Anyone who isn't familiar with Jones Soda would wonder why the company would bottle flavors that seem repulsive. They have probably never seen the company's "green bean casserole" and "turkey gravy" soda flavors for Thanksgiving, or its "candy corn" cans sold through Target (NYSE: TGT ) for Halloween.
Even if the flavors don't sell briskly, they are attention-grabbers. More to the point, Jones Soda does it because Coca-Cola (NYSE: KO ) and PepsiCo (NYSE: PEP ) never would.
Qwest for fire
This move also draws attention to what Jones Soda is doing when it comes to fountain sales. Putting out the limited-edition football flavors and rolling out special Seahawks player-based packaging in the Seattle area would never have happened if the company hadn't secured exclusive pouring rights for NFL games played at Qwest Field in Seattle.
It's still too early to tell how things are going on that front. The Seahawks have won both home games so far, so we know the fans are happy with what they're seeing on the field, but are they happy with the soft drinks they're holding in the fourth quarter?
That's important. The fountain sales market is pretty much owned by Coke and Pepsi. If Jones is able to keep sales of flavor staples like cola and lemon-lime consistent, spiking up the top line with its premium, eclectic creations, why wouldn't other teams follow the lead?
Jones Soda is giving the Seahawks and Qwest Field more exposure now than the big boys did in the past. Other teams would love a little grassroots marketing, even if it entails artificial grass-root flavoring.
Why stop at sports? Amusement parks, fast-food chains, and concert venues often have to decide between Coke and Pepsi.

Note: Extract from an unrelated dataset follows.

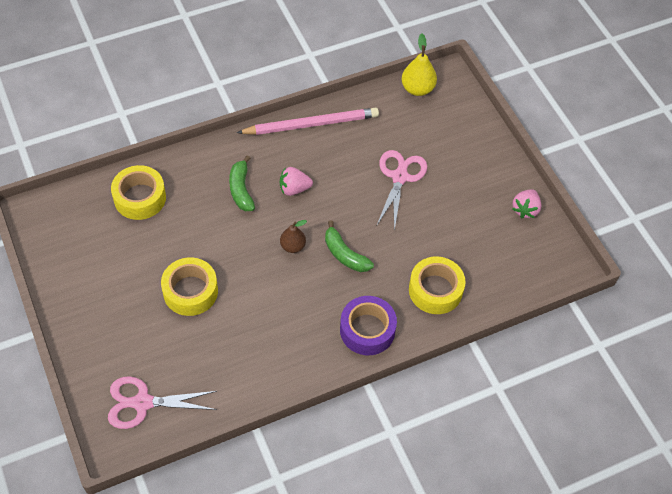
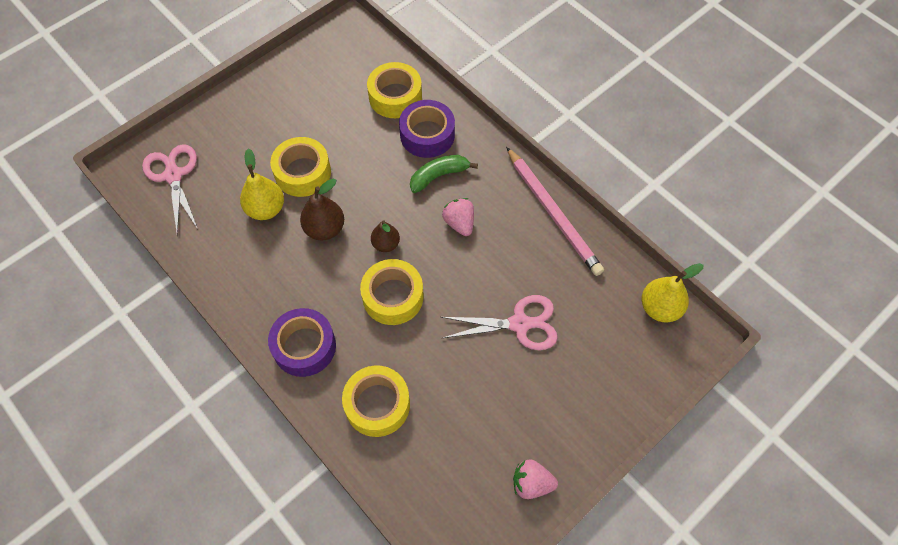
camera: 75 degrees right, 5 degrees up
(194, 186) = (427, 135): none -> purple tape
(217, 330) = (266, 209): none -> yellow pear
(258, 288) = (325, 229): none -> brown pear
(344, 254) = (393, 297): green banana -> yellow tape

If Jones Soda is able to hit on the basics -- which is exactly what it will take to succeed in Seattle's home field this season -- it could bring a little more to the table by injecting some personality into the concession stands.

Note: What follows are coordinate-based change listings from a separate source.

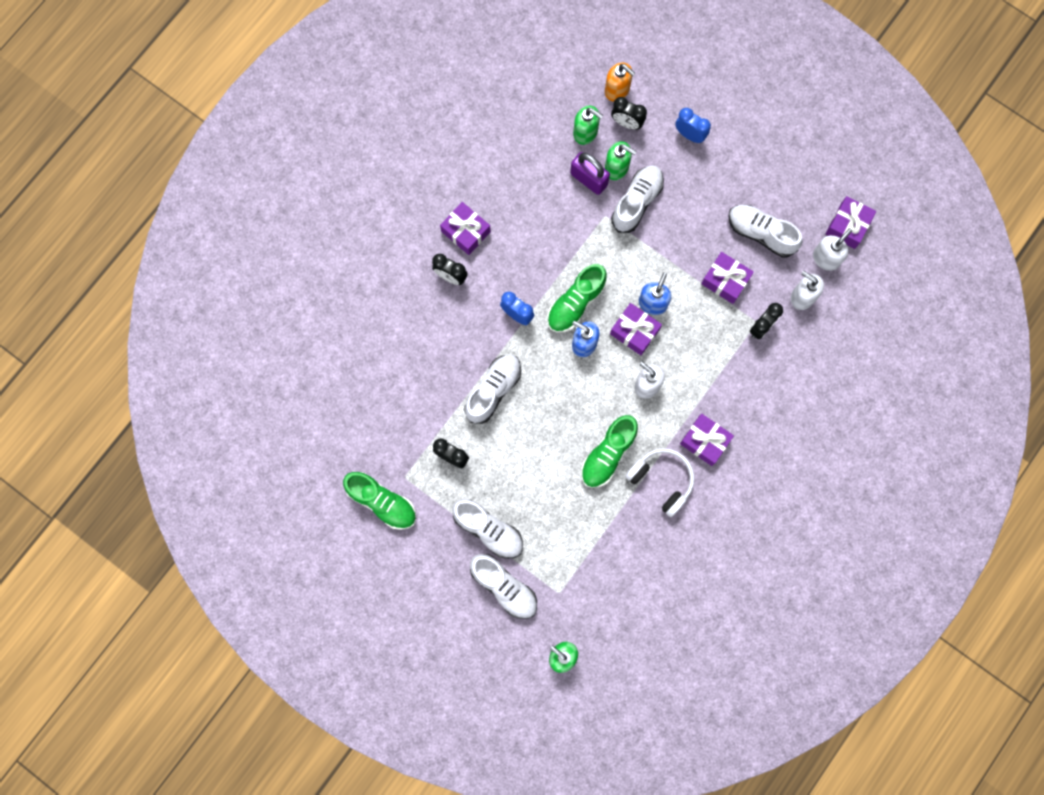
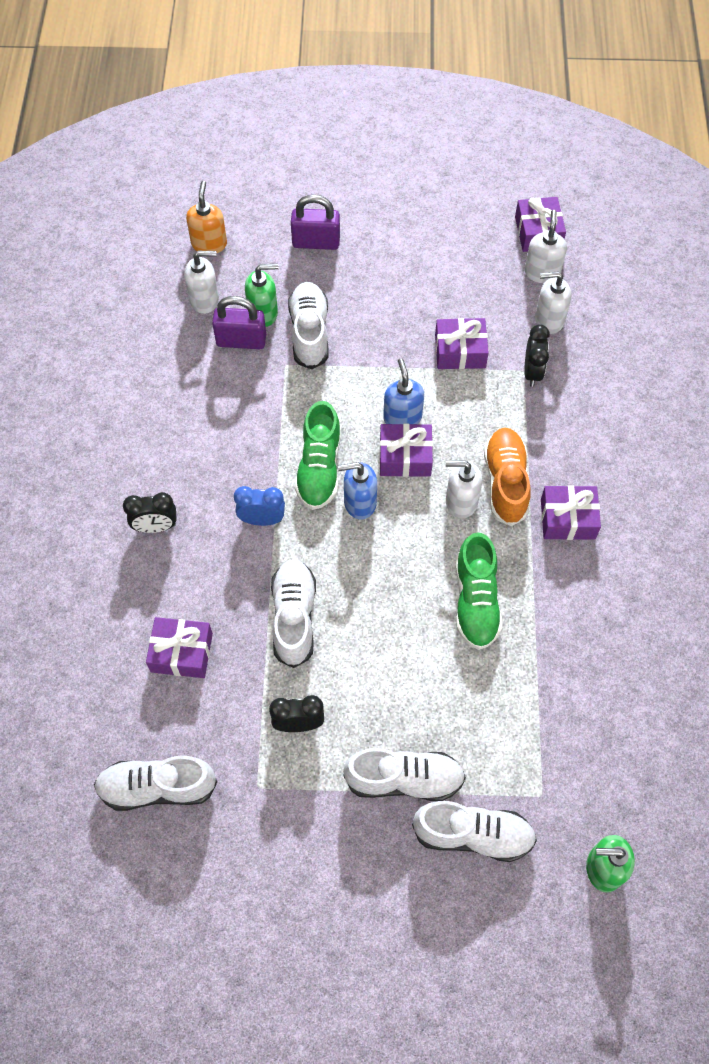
camera: 35 degrees left, 15 degrees down
(382, 502) = (250, 837): green shoe -> none
(465, 231) = (140, 470): purple gift -> purple gift (181, 653)
(585, 132) = (205, 300): green soap dispenser -> white soap dispenser
(617, 90) = (209, 244): orange soap dispenser -> orange soap dispenser turned 90 degrees counterclockwise
(627, 123) = (242, 267): black clock -> none
(661, 480) = (555, 590): white headphones -> none
(684, 391) = (505, 482): none -> orange shoe
(689, 135) = (316, 242): blue clock -> purple padlock
(761, 233) = (460, 288): white shoe -> white shoe (157, 788)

Try the smoked salmon soda next time
Unfortunately, shareholders have also been left asking about what the company can bring to the table.
"I want to ask this respectfully," an analyst asked during last month's quarterly earnings conference call. "When are you going to make money?"
It's easy to see where he was coming from. There was a lot of market hype over the company expanding its canned distribution beyond Target earlier this year. Target was nice, but now National Beverage (Nasdaq: FIZZ ) was going to start stocking Jones Soda in distinctive cans inside larger food retailers like Wal-Mart (NYSE: WMT ) and most of the country's top grocery-store chains.
Jones is still early in the rollout, but the second-quarter results were a fresh splash of smoked salmon soda -- yes, an actual flavor -- in investors' faces. The stock is trading nearly two-thirds lower than its peak back in April.
Speculators who figured they were hopping onto the next Hansen Natural (Nasdaq: HANS ) woke up next to an entirely different monster. However, now that the hype has gone away, it's easy to warm up to the company's potential again. Canned soda growth will continue at an impressive pace, hopefully without cannibalizing the premium bottled product. That's the catalyst that soured investors have forgotten.
The other catalyst will be playing itself out over the next few weeks at Qwest Field. That's the one soured investors haven't bothered to remember. Jones Soda knows it has skeptics -- and even kind-hearted analysts -- to prove wrong.
At least it's bottling the right ingredients to get there. A little dirt and a little perspiration is one way to get to sweet victory.